One of the ongoing questions in play in Spider-Man: Far From Home, which opened to $580 million worldwide last week, is who will take on the mantle of the late Tony Stark. The founding Avenger, played by Robert Downey Jr. in the centerpiece role of the MCU’s first 11 years, wants young Peter Parker (Tom Holland) to be “the next Iron Man,” stepping up into the role of charming New York-based tech genius and world savior. It’s a similar question to the one being contemplated by Marvel Studios’ president Kevin Feige, the architect of the MCU, as he stares down a future without Downey, Chris Evans, and, eventually, Scarlett Johansson.

Judging by the reception to Far From Home, and the seismic moment in the film’s mid-credit scene, Feige may have found the same conclusion as Stark.

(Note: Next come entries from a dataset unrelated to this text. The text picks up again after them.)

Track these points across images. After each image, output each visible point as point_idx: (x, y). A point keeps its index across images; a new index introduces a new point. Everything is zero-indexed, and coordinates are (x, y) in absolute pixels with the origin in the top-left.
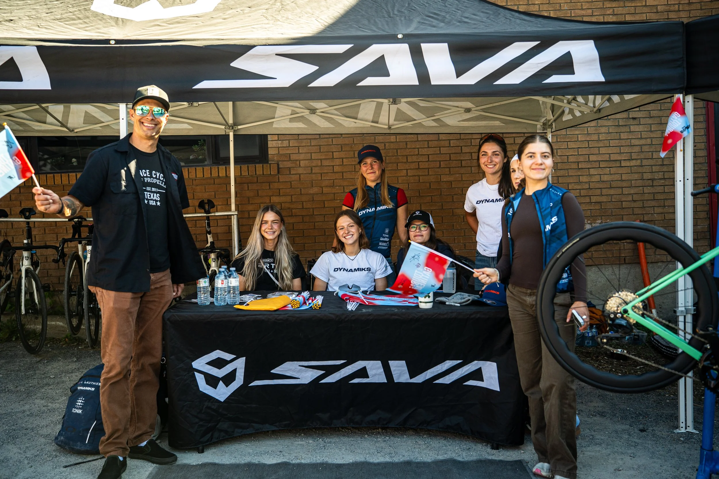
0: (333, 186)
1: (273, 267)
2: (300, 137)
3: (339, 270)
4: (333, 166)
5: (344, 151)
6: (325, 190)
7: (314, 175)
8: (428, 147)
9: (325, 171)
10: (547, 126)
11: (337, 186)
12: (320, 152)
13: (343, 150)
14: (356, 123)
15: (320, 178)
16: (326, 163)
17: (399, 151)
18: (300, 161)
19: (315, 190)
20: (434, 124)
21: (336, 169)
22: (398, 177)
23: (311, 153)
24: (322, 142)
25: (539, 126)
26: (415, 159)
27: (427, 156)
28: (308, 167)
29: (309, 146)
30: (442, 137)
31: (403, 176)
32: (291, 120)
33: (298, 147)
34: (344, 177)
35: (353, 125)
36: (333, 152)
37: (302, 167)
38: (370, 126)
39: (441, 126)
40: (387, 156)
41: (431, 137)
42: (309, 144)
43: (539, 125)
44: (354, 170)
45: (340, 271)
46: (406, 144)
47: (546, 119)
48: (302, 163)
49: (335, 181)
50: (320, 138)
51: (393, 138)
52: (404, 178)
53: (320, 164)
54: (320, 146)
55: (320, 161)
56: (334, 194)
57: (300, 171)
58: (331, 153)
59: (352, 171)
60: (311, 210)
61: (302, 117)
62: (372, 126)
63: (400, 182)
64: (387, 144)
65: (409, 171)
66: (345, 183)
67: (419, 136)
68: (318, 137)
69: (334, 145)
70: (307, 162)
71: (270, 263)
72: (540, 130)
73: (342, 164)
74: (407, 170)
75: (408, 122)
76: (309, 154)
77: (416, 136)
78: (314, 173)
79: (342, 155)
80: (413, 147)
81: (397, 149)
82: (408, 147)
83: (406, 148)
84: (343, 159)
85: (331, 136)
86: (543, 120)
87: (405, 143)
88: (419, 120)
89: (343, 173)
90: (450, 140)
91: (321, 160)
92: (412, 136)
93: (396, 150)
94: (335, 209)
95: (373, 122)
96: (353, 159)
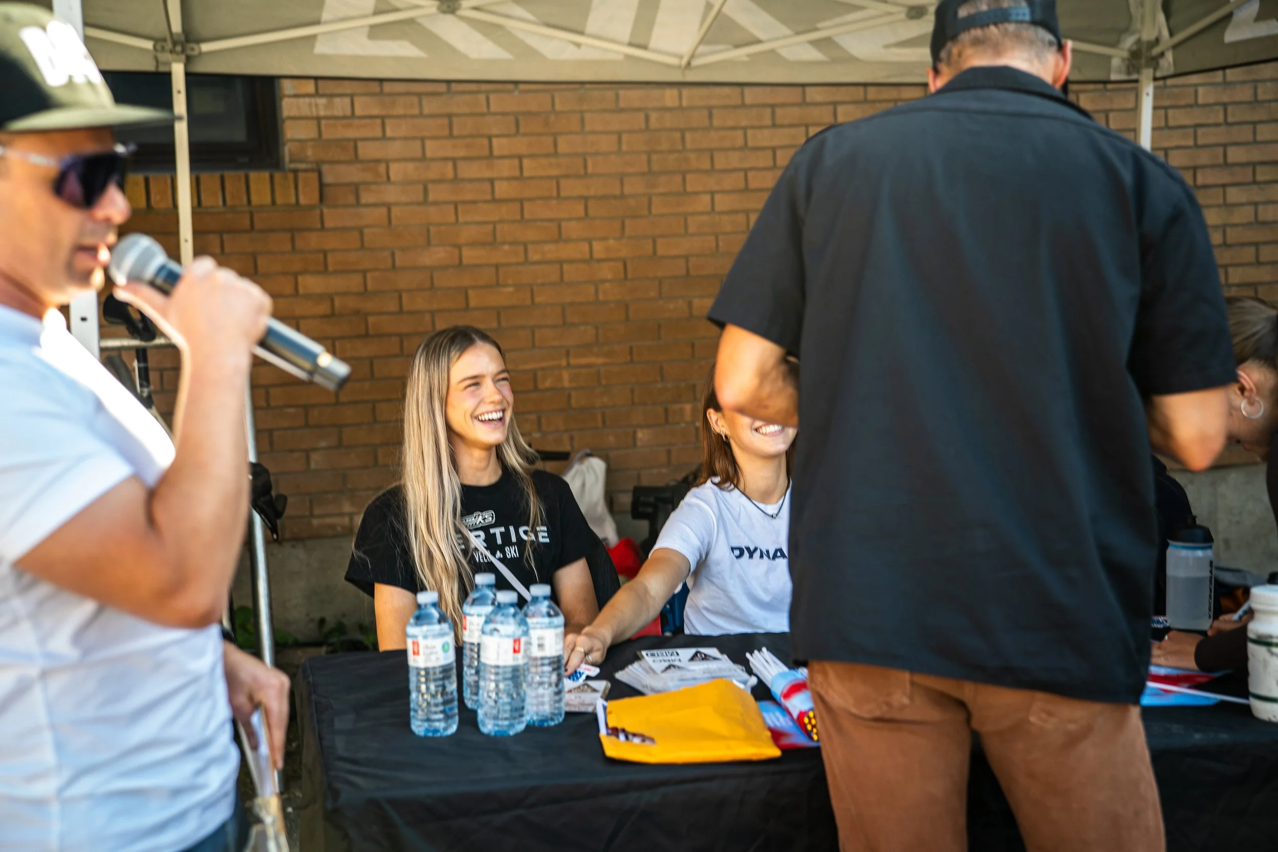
0: (492, 243)
1: (499, 541)
2: (387, 87)
3: (746, 554)
4: (492, 181)
5: (525, 135)
6: (470, 255)
7: (432, 210)
8: (774, 125)
9: (469, 197)
10: (1143, 61)
11: (504, 243)
12: (451, 136)
13: (522, 130)
14: (578, 45)
15: (452, 219)
16: (469, 170)
17: (688, 136)
18: (387, 162)
19: (437, 255)
20: (814, 55)
21: (502, 190)
22: (685, 216)
23: (423, 139)
24: (459, 105)
25: (1116, 62)
26: (734, 160)
27: (770, 153)
28: (412, 183)
29: (413, 116)
30: (813, 95)
31: (702, 213)
32: (375, 32)
33: (383, 118)
34: (527, 216)
35: (571, 53)
36: (490, 138)
37: (394, 183)
38: (621, 57)
39: (834, 61)
40: (656, 152)
41: (782, 96)
42: (416, 111)
43: (1118, 57)
44: (555, 193)
45: (751, 556)
46: (710, 116)
47: (1139, 41)
48: (396, 171)
49: (498, 227)
50: (449, 91)
51: (670, 97)
52: (705, 218)
53: (450, 174)
54: (450, 116)
55: (450, 165)
56: (497, 266)
57: (391, 194)
58: (485, 142)
59: (549, 198)
60: (428, 317)
61: (411, 22)
62: (628, 57)
63: (692, 229)
64: (654, 116)
65: (717, 197)
66: (530, 234)
67: (747, 90)
68: (442, 88)
69: (495, 114)
70: (410, 166)
71: (485, 529)
72: (1119, 72)
73: (517, 173)
74: (712, 193)
75: (737, 46)
76: (418, 144)
77: (737, 90)
78: (436, 203)
79: (520, 145)
80: (730, 123)
81: (683, 131)
82: (716, 123)
83: (711, 127)
84: (520, 158)
85: (484, 87)
86: (1129, 42)
87: (706, 113)
88: (770, 40)
89: (521, 201)
90: (835, 104)
91: (454, 160)
92: (727, 90)
93: (678, 135)
94: (499, 314)
95: (631, 44)
96: (553, 160)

“There's a meta element that we were pretty aware of the entire time,” Chris McKenna, the Far From Home screenwriter, tells SYFY WIRE. “It's a movie with a lot of commenting on 'Where do we go now, where does the MCU go now?'”

Spider-Man Far From Home Mysterio

Far From Home’s movie business metaphor runs far deeper than just that simple parallel conundrum; the whole movie is a meditation on the first 11 years of the MCU and how superhero movies have become modern myths — and vital escapism — in increasingly turbulent times. The film’s villain, the deceptive Mysterio (Jake Gyllenhaal), is presented in this film as a rogue tech genius named Quentin Beck, but in his original comic book origin story, he was a movie special effects artist and stuntman, trained to use smoke and mirrors to create illusions that fool the audience.

Here, he employs more advanced technology like drones and holograms, but the spirit of his work is the same (as any good VFX pro would tell you).

We meet Mysterio as he battles with massive meteorological monsters known as Elementals. Gyllenhaal’s Beck inserts “himself” into giant battles in the middle of different European cities; the reality is that he’s safely ensconced far away from the disaster zones, watching the fully costumed Mysterio, with his foggy fishbowl helmet and green cape rendered by a stunningly realistic hologram. All of these epic battles are rehearsed on a big soundstage, with Beck even going so far as to wear a motion capture suit, the dotted spandex costume that has come to represent visual effects production.

It doesn’t take much to see the parallels.

“The world is hungry for superheroes,” McKenna says, “and filling that void with a lot of special effects and sleight of hand. He even has his own production crew, including a writer who is literally phoning it in by the end.”

Indeed, as things begin to go awry for Beck and his crew, they need to improvise new scenes and even dialogue for the fake hero to relay to the news media and the world at large. Beck has a writer working remotely, churning out lines and pages to adjust for each twist and turn, as often happens on the set of actual movies. They’re all ridiculous, but at this point there’s no point in questioning them if you’re not aware of Beck’s secret.

That’s key, too. In the beginning of the film, Beck claims the Elementals are invaders from his parallel reality in the multiverse. Here, the multiverse — a staple of Marvel comics for decades and the linchpin of last winter’s animated hit Spider-Man: Into the Spider-Verse — is a fake-out, a story concocted to fool the news media, S.H.I.E.L.D., and Peter Parker. But after the Snap and all that’s happened in the MCU, people buy into it. It's a phenomenon that feels like an allusion to the absurd seriousness with which some fans discuss the fictional details of these movies (an observation that is mine, not McKenna's).

“Even Quentin in a midpoint scene says it was a ridiculous story and everyone bought it,” McKenna says, laughing. “Everyone is hungry for a story, even as ludicrous as they are. They need some reason to sort of escape their dreary lives.”